For the apple sauce
- 2 granny smith apples
- 1 teaspoon of icing sugar
- juice of half a lemon
- 2 tablespoons of water
- pinch of salt
- 400g / 1lb clonakilty black pudding
- 12 scallops
- 4 tablespoons of olive oil
- Peel, core, and chop up the apples into a small dice.
- In a saucepan combine the diced apple with the sugar, lemon juice, salt, and water and mix well.
- Place a tight fitting lid on the saucepan and cook your apples on a low heat for about 5 minutes till soft and tender.
- Whizz up your applesauce in a food processor till smooth and pass it through a fine sieve to remove any lumps. Set aside and keep warm.
- Cut your black pudding into 12 large slices about a half inch thick.
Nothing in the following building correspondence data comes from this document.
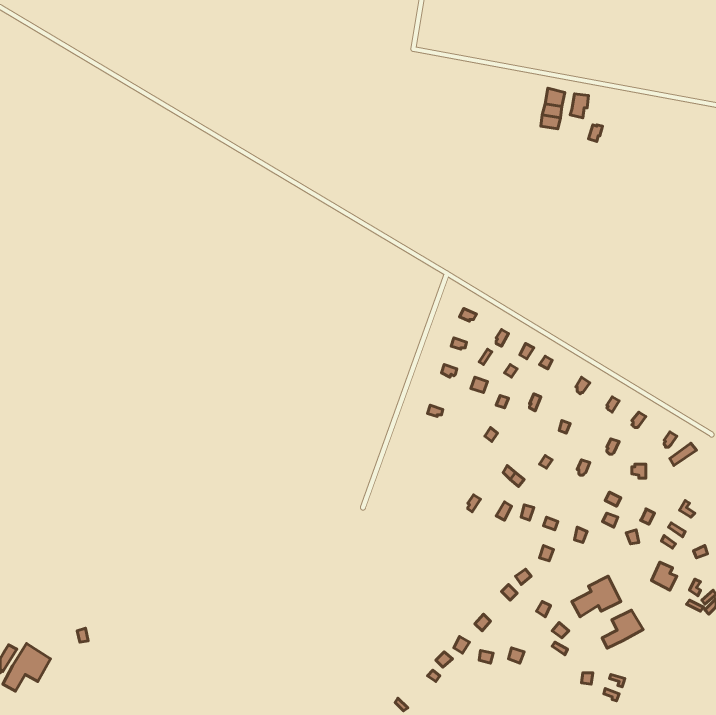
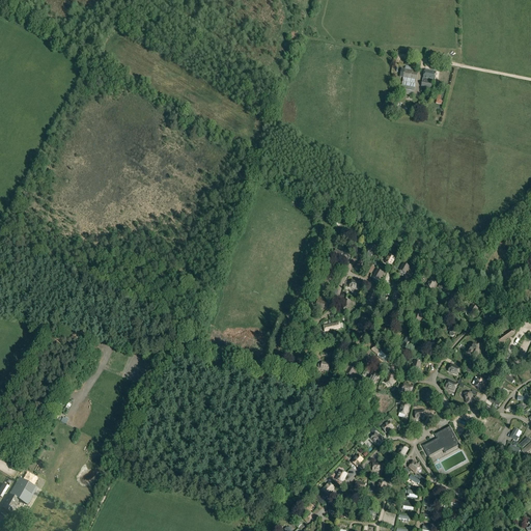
building: [602,610,643,648] -> none

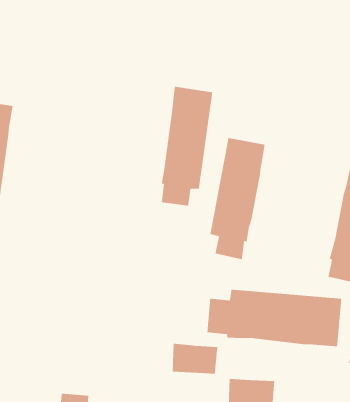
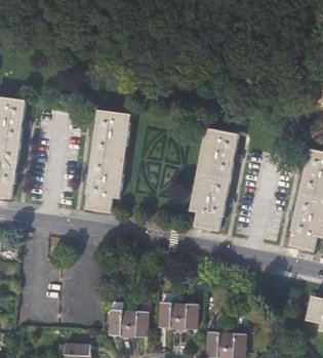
building: [161,86,213,206] -> [86,111,130,212]
building: [207,289,342,347] -> none
building: none -> [109,310,148,336]

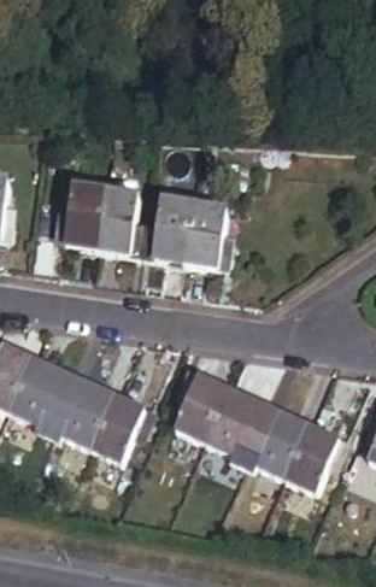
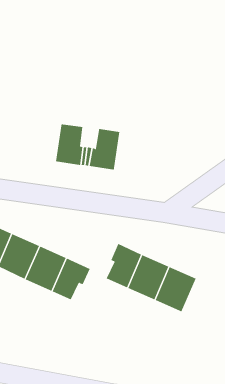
building: [59,187,105,248] -> none
building: [186,204,228,268] -> none
building: [287,424,342,487] -> none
Heat half the olive oil in a pan and cook your black pudding for a minute on each side till golden and crunchy. Then set aside and keep warm.
- Next its time to cook your scallops. Heat the remainder of the oil in a pan till smouldering hot. Carefully add the scallops and cook for 2 minutes till caramelized and golden on each side. Remove from the pan and drain well on kitchen paper.
- To plate up divide the scallops and black pudding between four plates. Dab some of the apple sauce around each plate and garnish with some parsley and some finely cut strips of apple for some extra crunch.